TEXTE À LIRE:
== == ==
Des services secrets, nous ne savons que les échecs et rarement les succès. Si l'échec provoque l'anathème, l'ingratitude est fille de la victoire. Quand à la gloire, il faut l'oublier, elle est pour les autres...

samedi 5 octobre 2019

Quand les RG servaient à dompter l’opposition


Dans votre livre "Dans l'œil des RG" écrit avec Nicolas Beau et publié aux éditions Robert Laffont, vous revenez sur les missions des Renseignements généraux (RG), aujourd'hui disparus. Vous vous concentrez notamment le caractère très politique des RG, souvent chargés de surveiller les opposants à l'Etat, définition très variable. Les nombreuses enquêtes menées par les RG témoignent-elles selon vous d'un comportement typique d'une "police politique" plus qu'un d'un simple service de renseignement ?

Olivier Toscer : Personne ne peut nier qu’il y avait dans la mission même des Renseignements Généraux, un aspect de police politique. Le service avait été crée à la fin des années 30 pour permettre au gouvernement d’être informé de l’état de l’opinion et anticiper la subversion.  Dès le départ, il s’est focalisé sur la surveillance du parti communiste, soupçonné de fomenter la révolution et après Mai-68, il s’est concentré sur les mouvements gauchistes avec l’idée qu’ils pourraient basculer dans le terrorisme. Certaines de ces menaces étaient réelles, même s’il y a eu des abus. Nous racontons par exemple dans le livre comment Michel Rocard, qui sera ensuite Premier ministre de la France, était étroitement surveillé au début des années 70. Or tout le monde sait que Michel Rocard n’avait rien d’une personnalité factieuse et qu’il respectait les institutions de la Vème République au point même de se présenter aux suffrages lors de la présidentielles de 1969 ! Pourtant, comme nous le dit dans le livre, un ancien commissaire des RG en poste à l’époque, Rocard, alors patron du Parti Socialiste Unifié (PSU) était suivi parce qu’il portait des idées nouvelles, et cela suffisait à le rendre suspect. On voit la dérive apparaître à ce moment-là : les RG ne surveillent plus seulement les possibles apprentis terroristes mais également les opposants politiques au pouvoir pompidolien en place.

Les années suivantes, le service de renseignement, à la demande des pouvoirs successifs, va se mettre à suivre consciencieusement tous les partis politiques classiques parfaitement intégrés dans la démocratie. L’opposition, quelle qu’elle soit, devient donc une « cible » et d’ailleurs le section la plus prestigieuse de la maison est,à ce moment-là, la section dite des « affaires politiques générales ». Elle le sera jusqu’à sa suppression en 1994. Mais même après cette date, les RG continueront à faire des notes de renseignement sur le personnel politique et réaliser des sondages secrets sur le résultat des élections.

Pour autant, n’exagérons rien non plus : les RG n’étaient pas la Stasi est-allemande. Ils ne venaient pas arrêter les opposants au petit matin pour les jeter au cachot. Non, ils se contentaient d’informer le gouvernement en place sur l’évolution de l’opposition. Ils étaient un atout de plus dans la manche des gouvernants pour garder le pouvoir.
== == ==
DOCUMENTS FOURNIS:
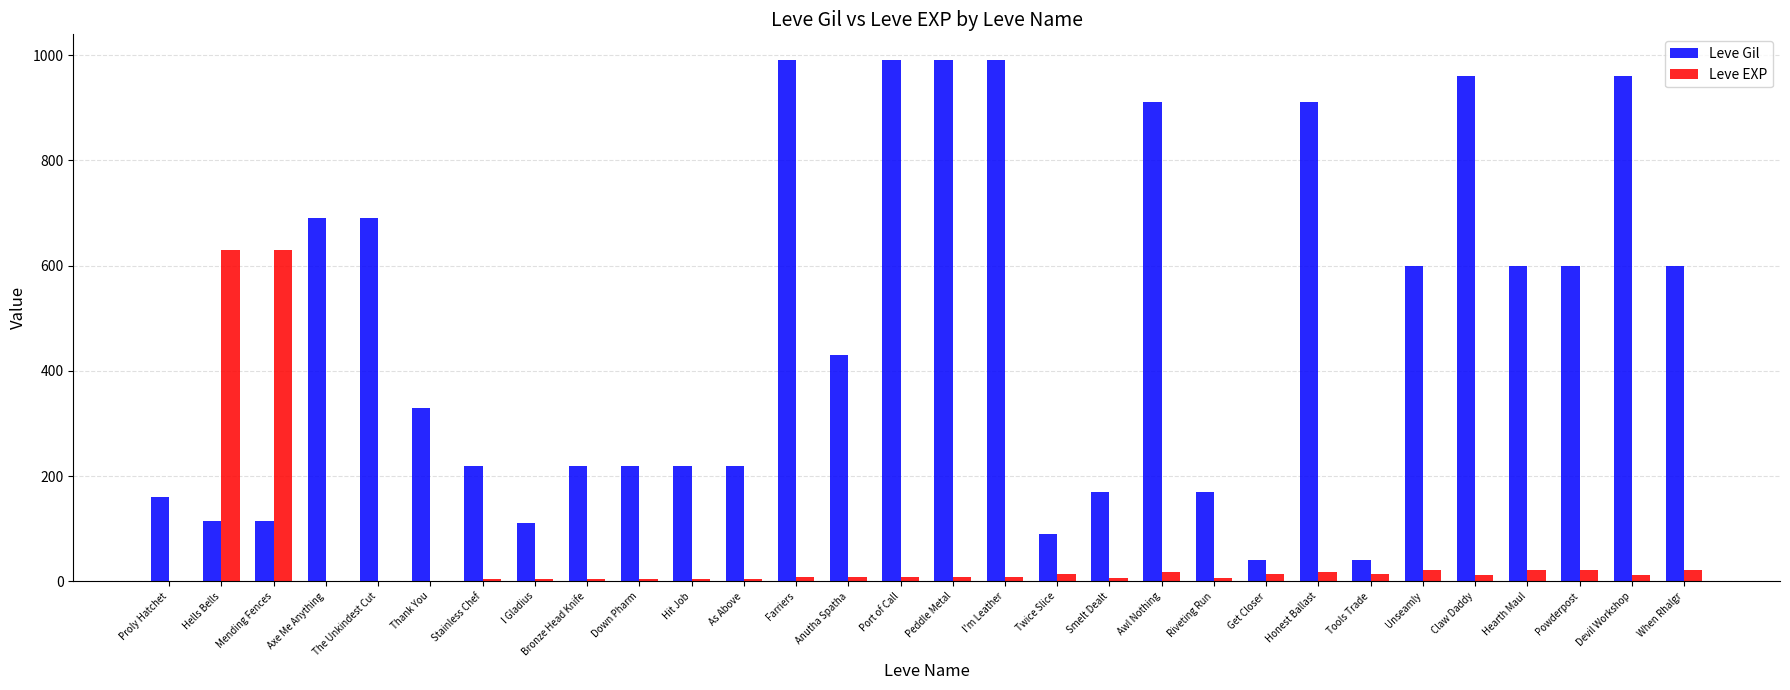

What is the approximate value of Leve EXP at Hells Bells?

630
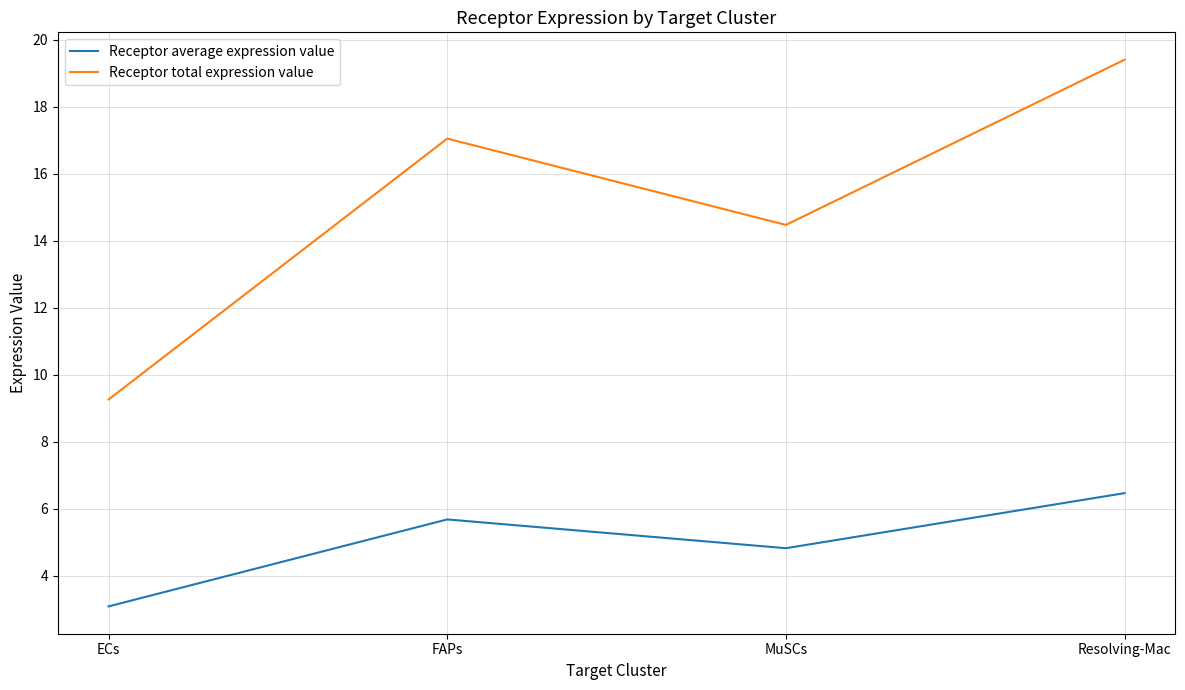

Does the chart display data point markers on the line(s)?

No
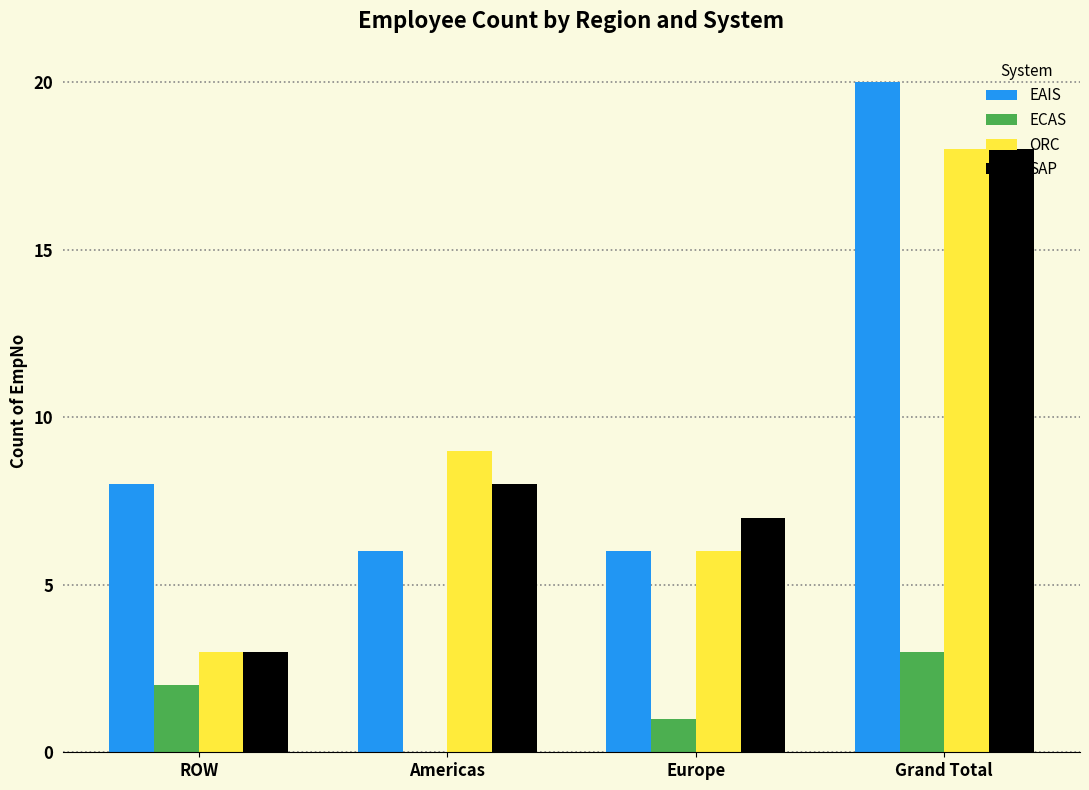

Reading left to right, extract all data points from this chart.

EAIS: ROW=8	Americas=6	Europe=6	Grand Total=20
ECAS: ROW=2	Americas=0	Europe=1	Grand Total=3
ORC: ROW=3	Americas=9	Europe=6	Grand Total=18
SAP: ROW=3	Americas=8	Europe=7	Grand Total=18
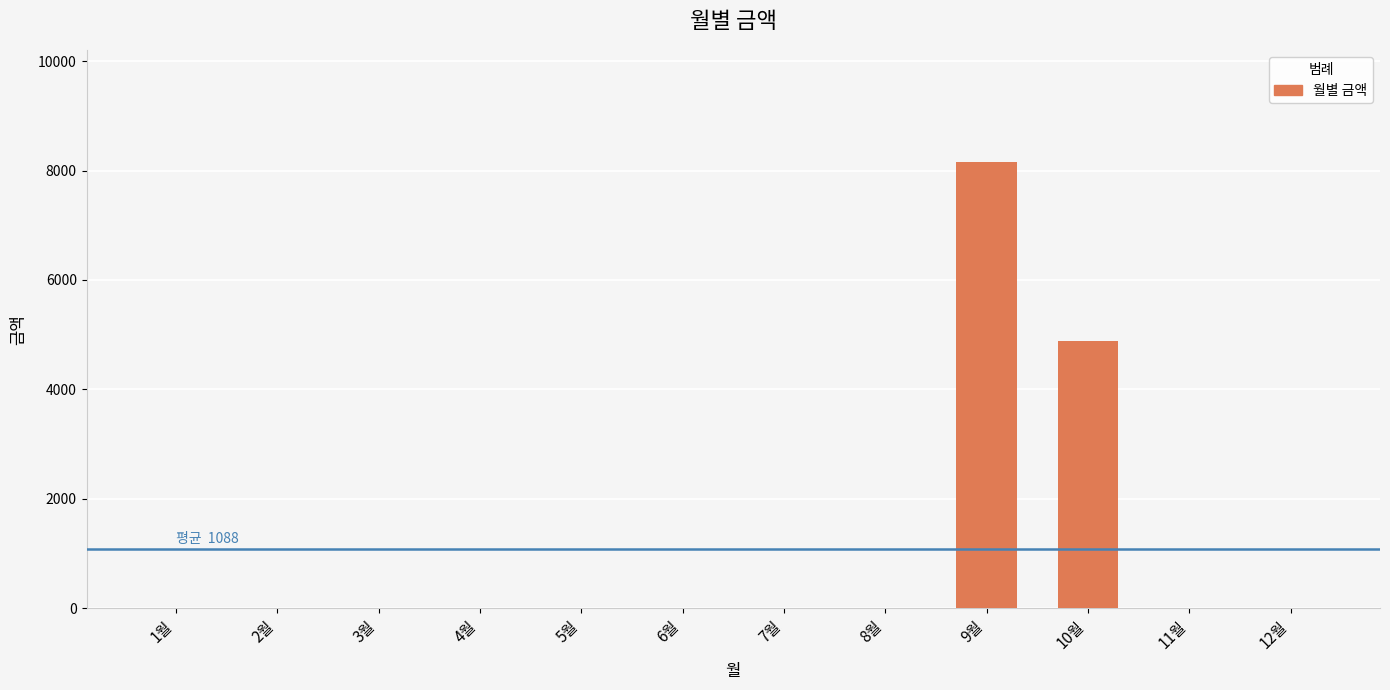

How many data points does each series have?

12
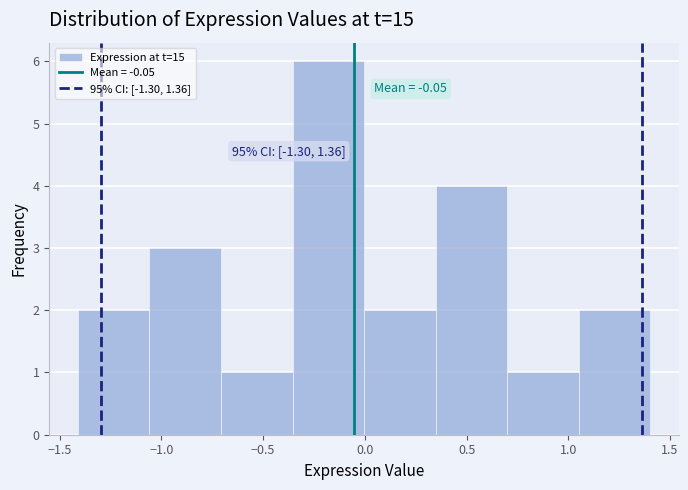

Over which range of the x-axis is the bar tallest?

-0.35 to 0.00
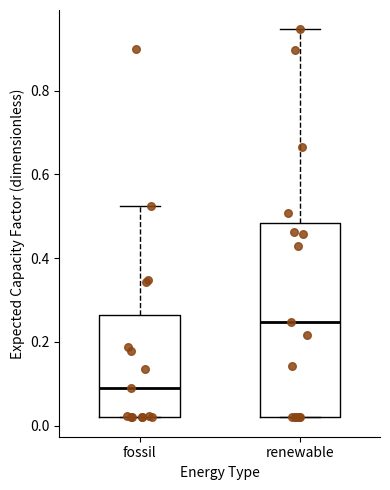

Reading left to right, transcribe this box plot: for each box, give where its median line is, the range the box spans, and where its two whiskers end, as read against the y-axis. The values are not printed on the chart, so give them approximately, as read against the axis.

fossil: median 0.10, box 0.02 to 0.26, whiskers 0.02 to 0.52
renewable: median 0.24, box 0.02 to 0.48, whiskers 0.02 to 0.94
== == ==
CONSIGNE:
Dites si chacune des affirmations suivantes concorde avec le texte sur les Renseignements généraux, en répondant par oui ou non et en citant textuellement les mots du texte qui tranchent. (a) La section des « affaires politiques générales » a été supprimée en 1994. (b) Les RG arrêtaient les opposants au petit matin pour les jeter au cachot. (c) Dès le départ, les RG se sont concentrés sur les mouvements gauchistes. Les lignes forment un matériau à part, indépendant du texte.

CORRIGÉ:
(a) Oui : « Elle le sera jusqu’à sa suppression en 1994. »
(b) Non : « Ils ne venaient pas arrêter les opposants au petit matin pour les jeter au cachot. »
(c) Non : « Dès le départ, il s’est focalisé sur la surveillance du parti communiste »